# PROVIDED MATERIAL
== Segment start ==
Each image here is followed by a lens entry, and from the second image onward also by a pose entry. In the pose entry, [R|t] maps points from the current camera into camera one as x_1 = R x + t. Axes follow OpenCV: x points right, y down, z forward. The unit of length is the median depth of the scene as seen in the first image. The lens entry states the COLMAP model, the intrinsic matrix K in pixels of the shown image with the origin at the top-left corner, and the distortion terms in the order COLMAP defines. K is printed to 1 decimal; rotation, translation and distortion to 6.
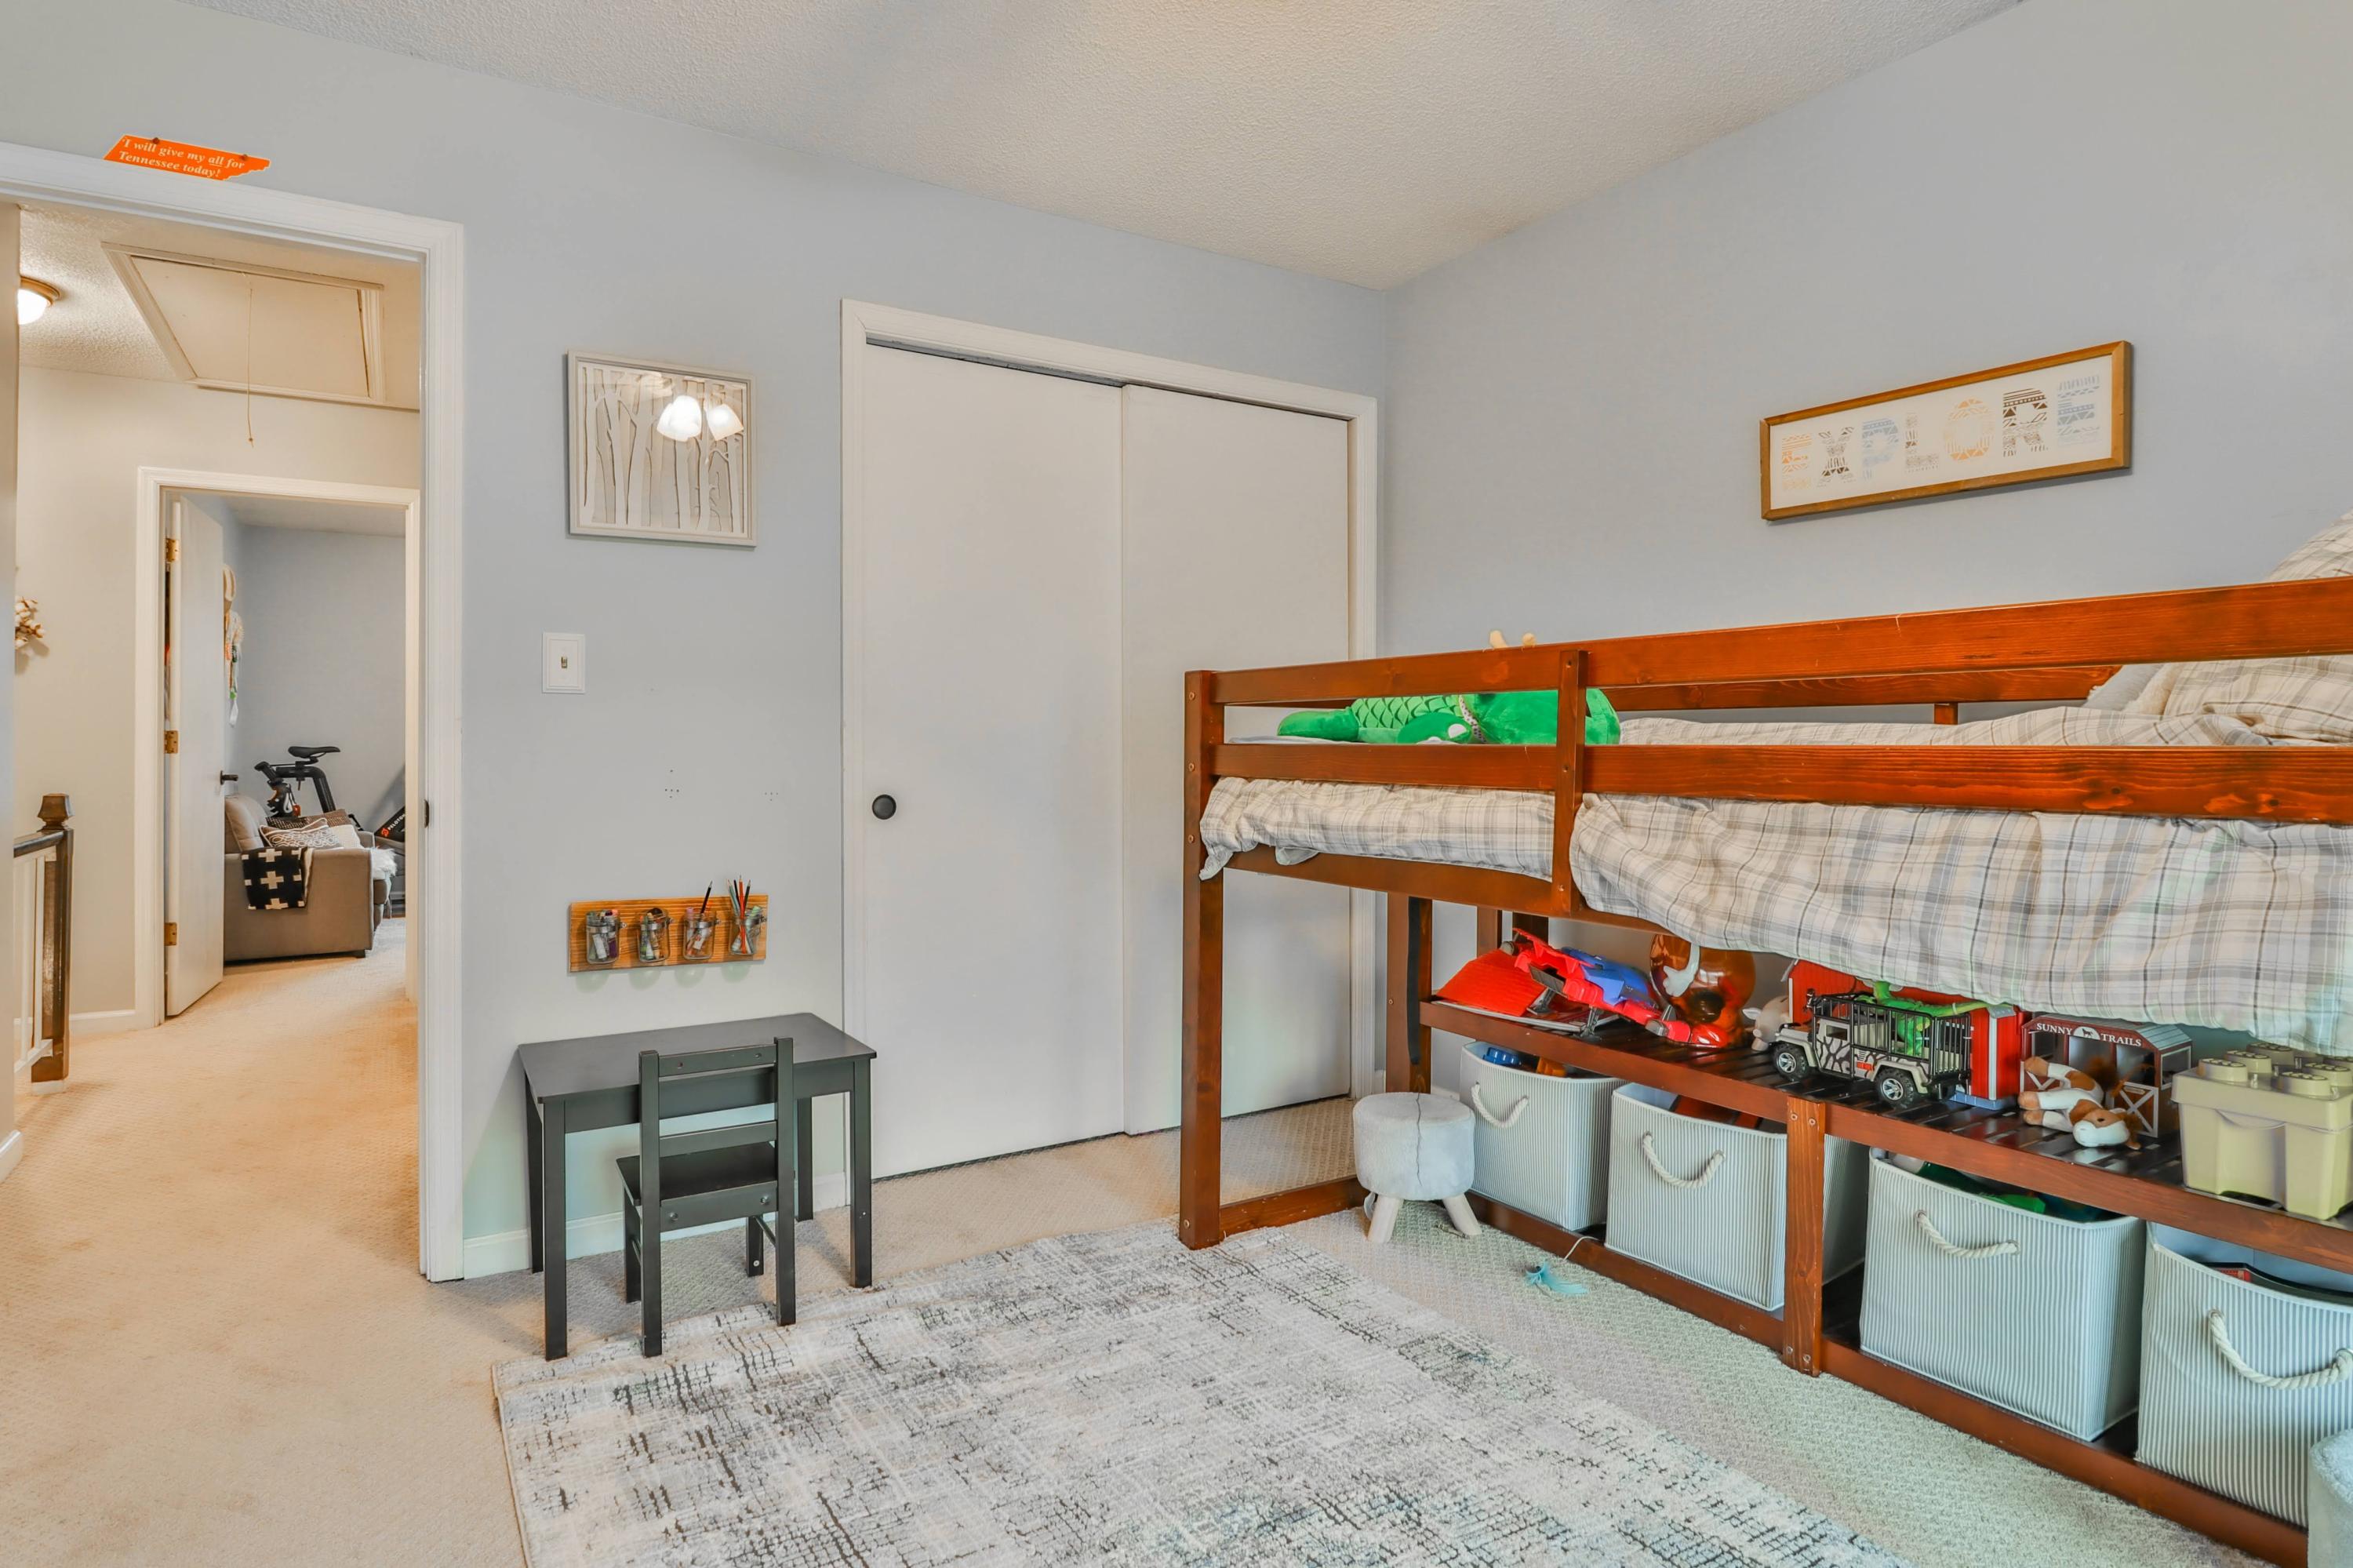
lens RADIAL K [[1248.6, 0, 1162.9], [0, 1248.6, 746.8], [0, 0, 1]] dist [-0.002468, -0.013182]
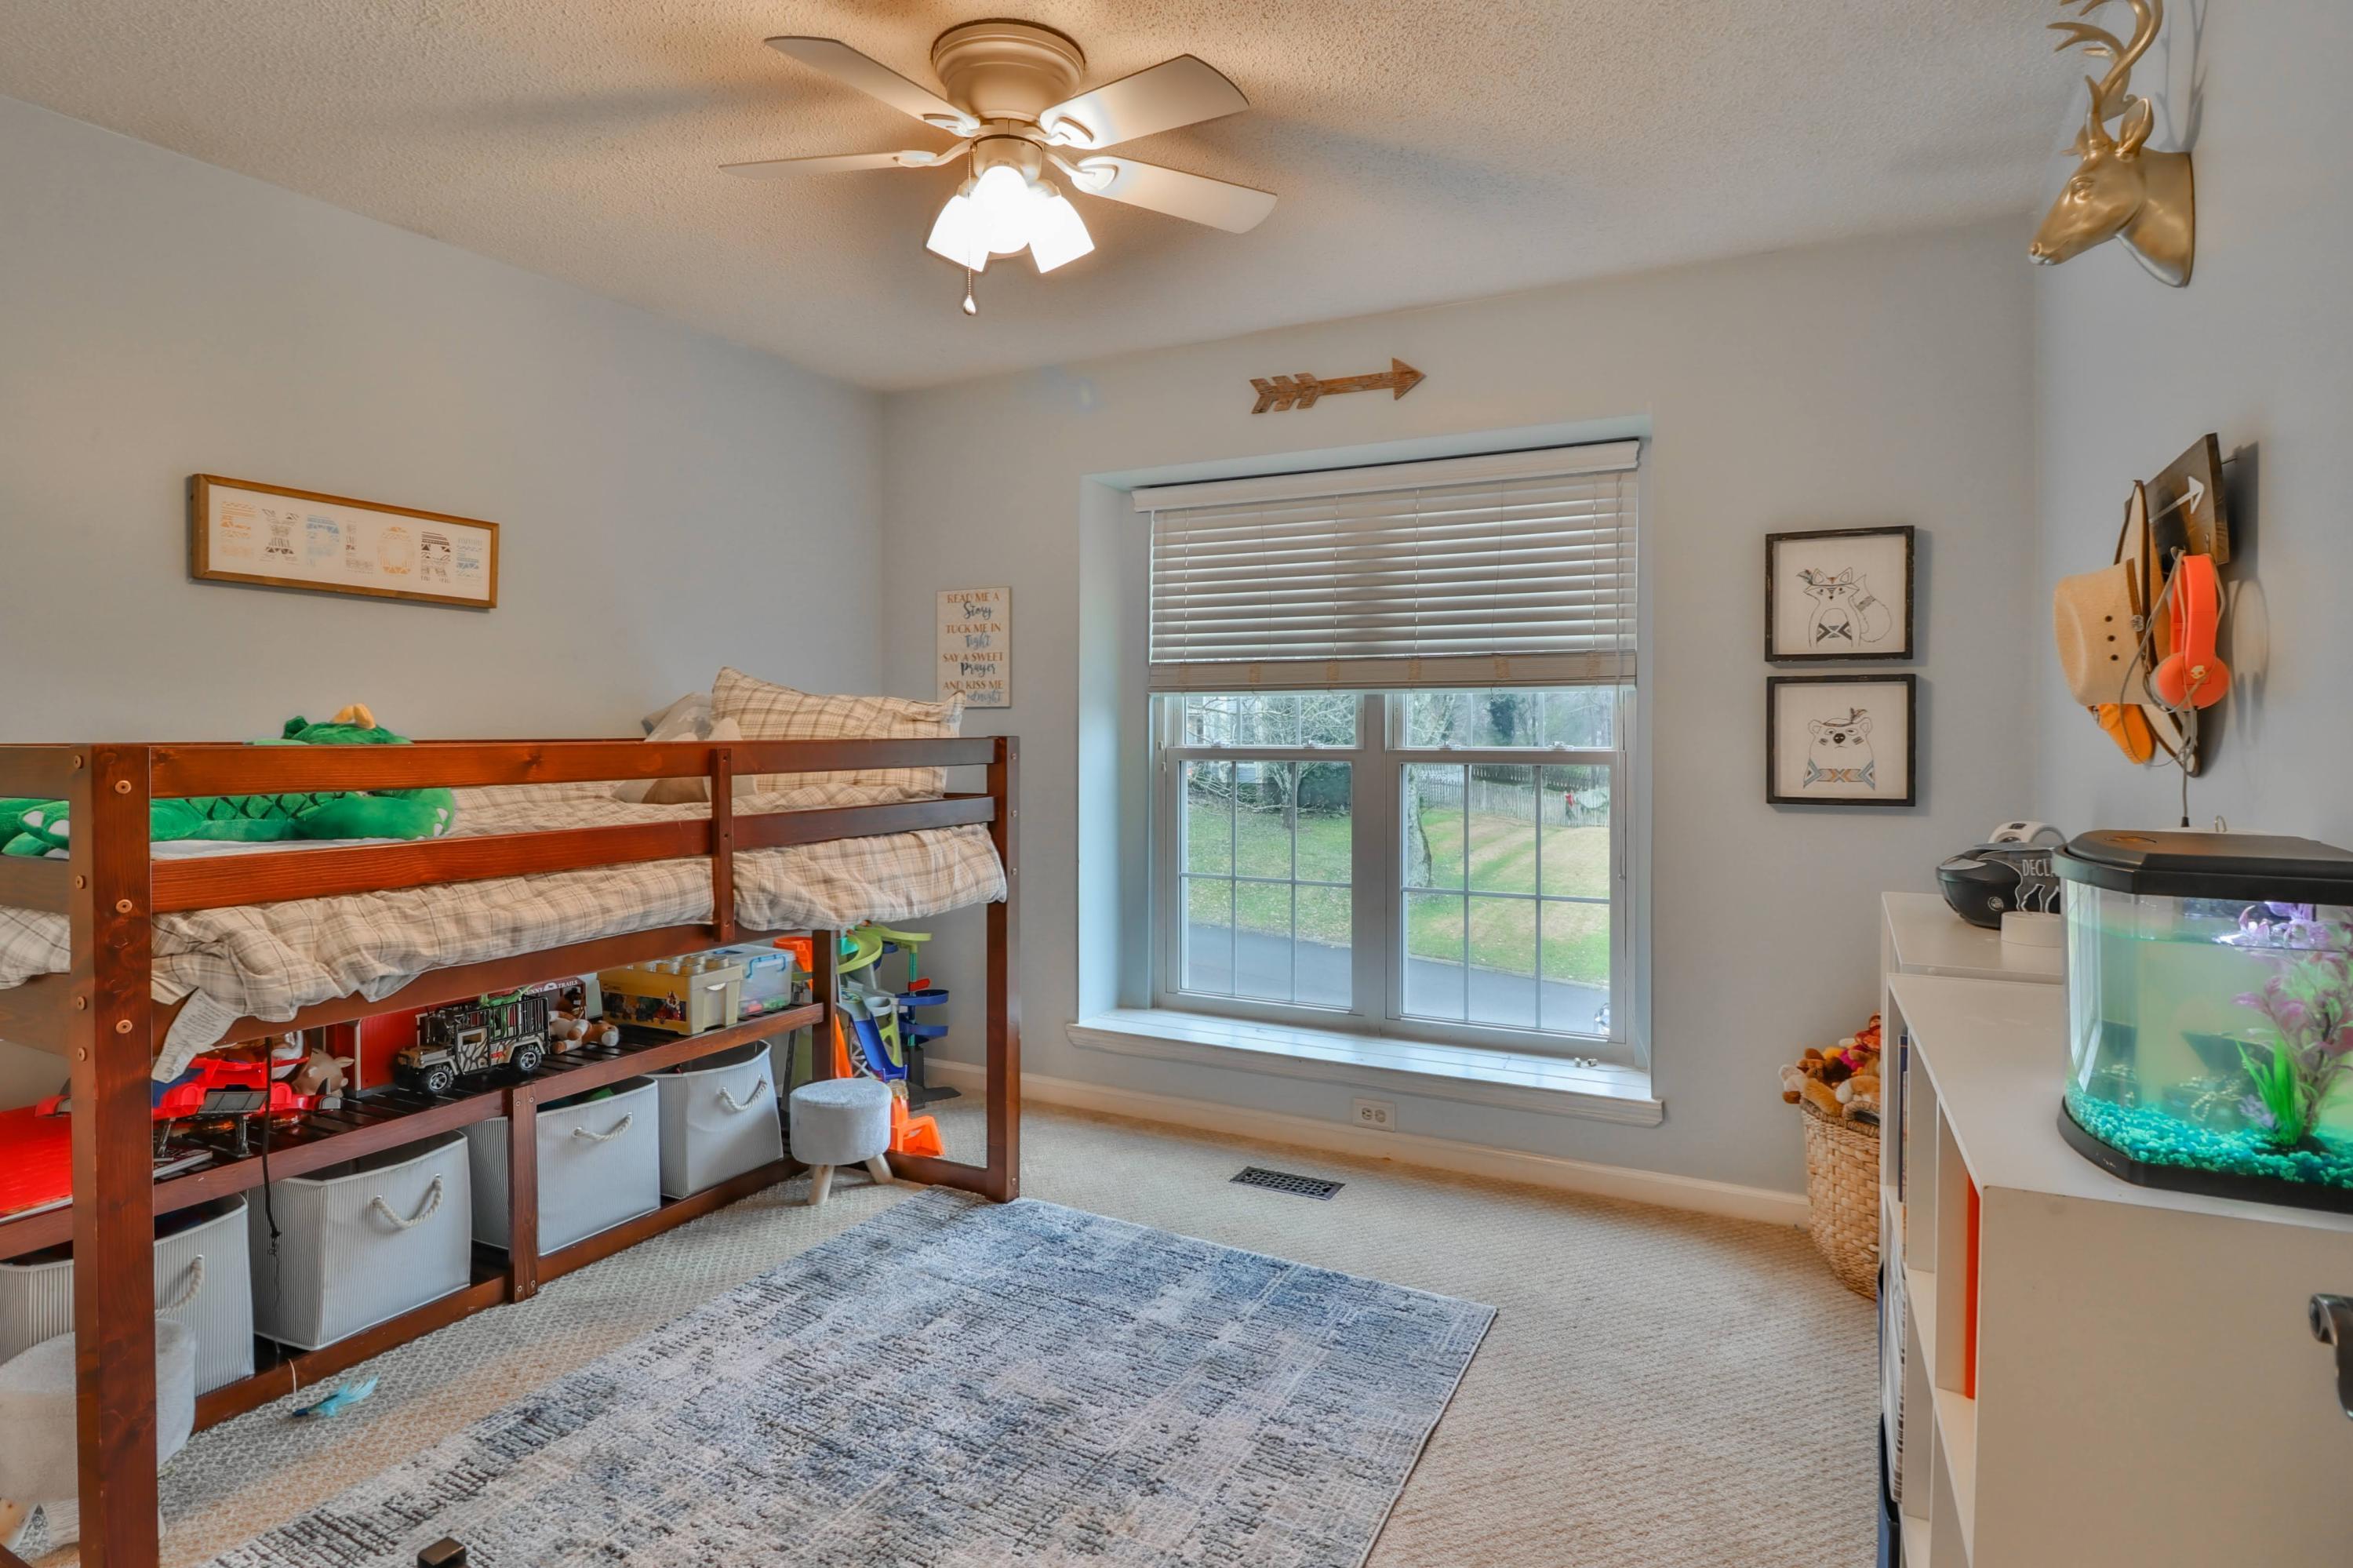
lens RADIAL K [[1248.6, 0, 1162.9], [0, 1248.6, 746.8], [0, 0, 1]] dist [-0.002468, -0.013182]
pose [[-0.508609, -0.011871, 0.860916, -0.882547], [0.002612, 0.999879, 0.015331, -0.080307], [-0.860994, 0.010046, -0.508516, 1.044907]]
== Segment end ==
# WHAT TO DO
Pick out every line of the data that contains the string "pose", matching case exactly, and copy each of those lines.

# RESULT OF THE TASK
Each image here is followed by a lens entry, and from the second image onward also by a pose entry. In the pose entry, [R|t] maps points from the current camera into camera one as x_1 = R x + t. Axes follow OpenCV: x points right, y down, z forward. The unit of length is the median depth of the scene as seen in the first image. The lens entry states the COLMAP model, the intrinsic matrix K in pixels of the shown image with the origin at the top-left corner, and the distortion terms in the order COLMAP defines. K is printed to 1 decimal; rotation, translation and distortion to 6.
pose [[-0.508609, -0.011871, 0.860916, -0.882547], [0.002612, 0.999879, 0.015331, -0.080307], [-0.860994, 0.010046, -0.508516, 1.044907]]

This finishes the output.